In a massive show of force in the North Sea, NATO and non-NATO forces have met for anti-submarine warfare exercises in the face of increasing Russian military activity in the region.
The annual exercise, dubbed "Dynamic Mongoose," off the coast of Norway, involves 12 warships, four submarines, and military representatives from Canada, France, Germany, the Netherlands, Norway, Poland, Spain, Sweden, Turkey, the United Kingdom, and the US.
Exercises will include detecting and targeting live submarines in disputed northern waters that are increasingly the site of Russian military assets lurking under the sea.
Tensions between Russia and NATO nations have run high in recent years since the annexation of Crimea and Russian President Vladimir Putin's continued covert support for rebels in eastern Ukraine.
"Exercise Dynamic Mongoose is a great training opportunity," said Rear Admiral Brad Williamson, the US commander overseeing the exercises, in a press release this week.
According to Williamson, the exercises "allow us to further integrate with other NATO forces to enhance our interoperability and ability to effectively respond to potential submarine threats to our NATO allies."
Sweden, a regional ally of NATO and first-time participant in the exercises, detected suspected Russian submarines in its waters last summer, while Canada and other Arctic nations have intercepted Russian bombers flying too close to sovereign air space. And in April, the Finnish Navy dropped "low yield depth charges" into the waters near Helsinki after sensor nets detected a "possible underwater object."
"We strongly suspect that there has been underwater activity that does not belong there," Finnish Defense Minister Carl Haglund told told Finnish news agency STT. "Of course it is always serious if our territorial waters have been violated."
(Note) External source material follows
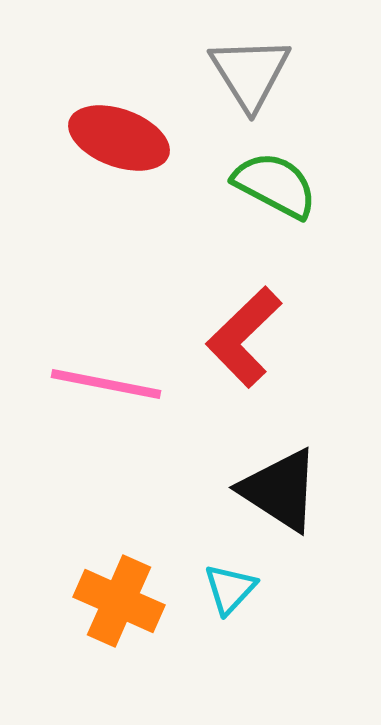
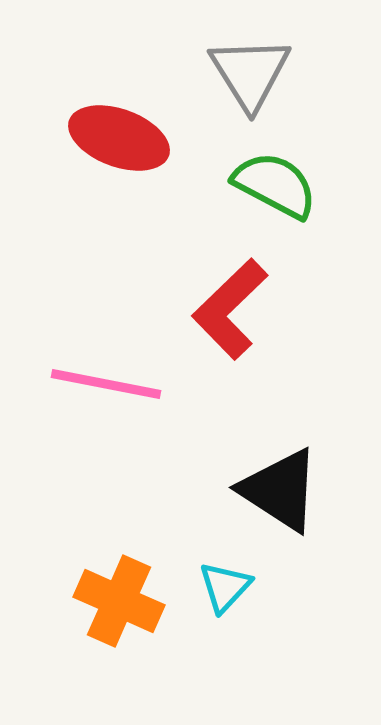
red L-shape: moved 14 px left, 28 px up
cyan triangle: moved 5 px left, 2 px up
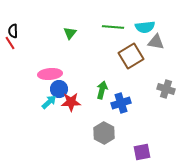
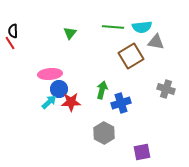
cyan semicircle: moved 3 px left
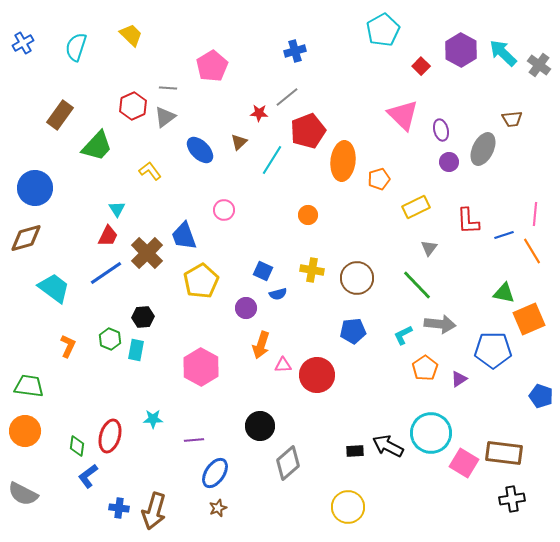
Exercise Dynamic Mongoose comes days after the ceremonial unveiling of the Russian navy's latest undetectable submarine, dubbed the "Krasnador." It is the fourth in a series of six upgraded diesel-electric Varshavyanka-class mammoth subs, which state media agencies in Russia have dubbed the "quietest in the world." Each member of the fleet, named after cities that have earned the honorary grade of "city of military glory," is armed with 18 torpedoes and eight surface-to-air Club missiles and are intended mainly for anti-shipping and anti-submarine missions, according to Russia Today.
While Reuters reports that American officials have said the latest exercises in the North Sea are not sabre-rattling military movements aimed at nearby Russia, a release from the Canadian Department of National Defense says it's part of "Canada's response to Russia's military aggression toward Ukraine."
Aboard the USS Vicksburg, the lead vessel in the exercise, US commander of the operation Rear Admiral Williamson told Reuters that the exercise is not a response to Russian action, but does bring "relevance" to the operation.
"Russia has a right to be at sea, just as we do," he said. "But the incidents we have seen are not in line with international regulations...and that's been the cause of concern."
The Arctic and northern seas continue to be a point of interest and dispute between Russia and its NATO rivals.
Vladimir Putin has thrown billions into military infrastructure in the Far North, while Canada, the US and other NATO countries bolster their Arctic warfare capabilities, even deploying military exercises to match Russian movements in the region.